The ‘Asantes’ or ‘Ashantis’

According to historians, the Ashantes were among the group of people called Akans. These Akan people were said to have migrated from Mesopotamia to Africa.  It is said that the Akans either shared the same boundaries with the Israelites or were of the same stock as the Israelites before they migrated to Africa. According to them, they formed part of the Ancient Ghana Empire.

The early ancestors of the Asantes lived in clans. Each of the clans was ruled by a king. People belonging to these clans claimed to be the children of one woman, so they were brothers and sisters. Since it was a taboo for brothers and sisters to marry each other, when one needed a partner, one had to go to another clan for the partner. This system of inter-marriage resulted in the creation of alliances among clans, therefore one clan had to go to the aid of another when the latter was attacked because nobody would want to see his children taken into captivity.

Love prevailed among these clan states. As time went on, petty wars develop among their states due to minor provocations. The wars paved the way for their opponents from other tribes to conquer them and take them into captivity.

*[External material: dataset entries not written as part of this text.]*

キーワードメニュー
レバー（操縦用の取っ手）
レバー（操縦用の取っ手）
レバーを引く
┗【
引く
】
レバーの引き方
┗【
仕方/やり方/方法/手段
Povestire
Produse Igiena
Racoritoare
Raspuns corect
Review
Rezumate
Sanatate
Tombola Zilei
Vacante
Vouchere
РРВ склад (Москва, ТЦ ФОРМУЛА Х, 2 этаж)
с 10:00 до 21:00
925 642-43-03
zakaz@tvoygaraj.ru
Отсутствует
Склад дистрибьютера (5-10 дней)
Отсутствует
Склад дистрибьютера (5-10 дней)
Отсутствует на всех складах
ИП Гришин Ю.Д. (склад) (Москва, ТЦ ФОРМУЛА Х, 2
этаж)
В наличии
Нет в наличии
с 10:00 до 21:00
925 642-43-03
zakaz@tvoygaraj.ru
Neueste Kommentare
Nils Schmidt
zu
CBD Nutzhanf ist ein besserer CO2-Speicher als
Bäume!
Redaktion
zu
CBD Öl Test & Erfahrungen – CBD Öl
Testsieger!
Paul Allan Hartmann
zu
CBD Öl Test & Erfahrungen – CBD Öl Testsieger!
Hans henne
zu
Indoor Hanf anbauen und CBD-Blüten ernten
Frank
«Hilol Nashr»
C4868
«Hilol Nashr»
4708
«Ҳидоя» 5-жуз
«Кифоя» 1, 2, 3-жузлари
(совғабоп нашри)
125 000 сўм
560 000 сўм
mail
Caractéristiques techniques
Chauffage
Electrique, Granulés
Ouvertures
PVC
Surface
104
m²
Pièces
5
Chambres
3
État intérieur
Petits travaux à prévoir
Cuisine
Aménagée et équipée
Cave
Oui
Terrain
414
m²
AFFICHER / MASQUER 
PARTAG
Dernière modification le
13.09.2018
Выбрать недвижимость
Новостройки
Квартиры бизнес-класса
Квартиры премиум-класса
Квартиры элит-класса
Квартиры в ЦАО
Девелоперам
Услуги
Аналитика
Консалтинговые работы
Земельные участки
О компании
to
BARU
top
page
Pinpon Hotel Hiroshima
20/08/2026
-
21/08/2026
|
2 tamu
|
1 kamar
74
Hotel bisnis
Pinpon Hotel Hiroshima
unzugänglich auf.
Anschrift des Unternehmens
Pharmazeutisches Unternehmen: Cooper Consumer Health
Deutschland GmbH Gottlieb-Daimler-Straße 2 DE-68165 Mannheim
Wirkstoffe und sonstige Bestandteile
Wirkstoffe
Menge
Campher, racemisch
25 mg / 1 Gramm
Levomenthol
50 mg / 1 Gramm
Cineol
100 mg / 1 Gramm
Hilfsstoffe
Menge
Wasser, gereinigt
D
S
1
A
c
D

Research has it that later, Asante states came together because of the war against their tyrannical overlord, the Denkyira people.  The expression given to the union idea was “Because of war” in Twi meaning: Esa Nti. This thus became the name of the states forming the union, i.e., “Esa Nti foo” later polluted to “Asantefoo.”

As the Asante nation grew powerful it started with the unity plan, the objective of the founding fathers of the union.  The unity idea was crowned with the descent of the Golden Stool which all of them vowed to protect and defend.  The chief of Kumase state on whose laps the Golden Stool descended thus became the Asantehene and the custodian and was referred to as the occupant of the Golden Stool.

The Asante Nation known as “Asanteman” is therefore a homogenous society comprising a number of states all serving one King known as “Asantehene.” Each of the individual states has her Paramount Chief and all the Paramount Chiefs owe allegiance to the Asantehene.

The individual states forming Asanteman have the same culture and speak the same language.  The states united in the seventeenth century to form the Asante Nation.

In Asante, the inheritance of stools is mostly based on matrilineal clan system.  However, some stools are inherited paternally.  The occupants of such stools had special gifts or traits which the Asantes believe pass on from the father to the son who would inherit him.  Such traits include bravery and the skill for performing special assignments.

The Asantes are lovers of farming and trading. The largest market in West Africa can be found in Kumase, in the Ashanti Region.

Kumasi was in the past called “Gold Coast” because it is the center of Gold in Ghana.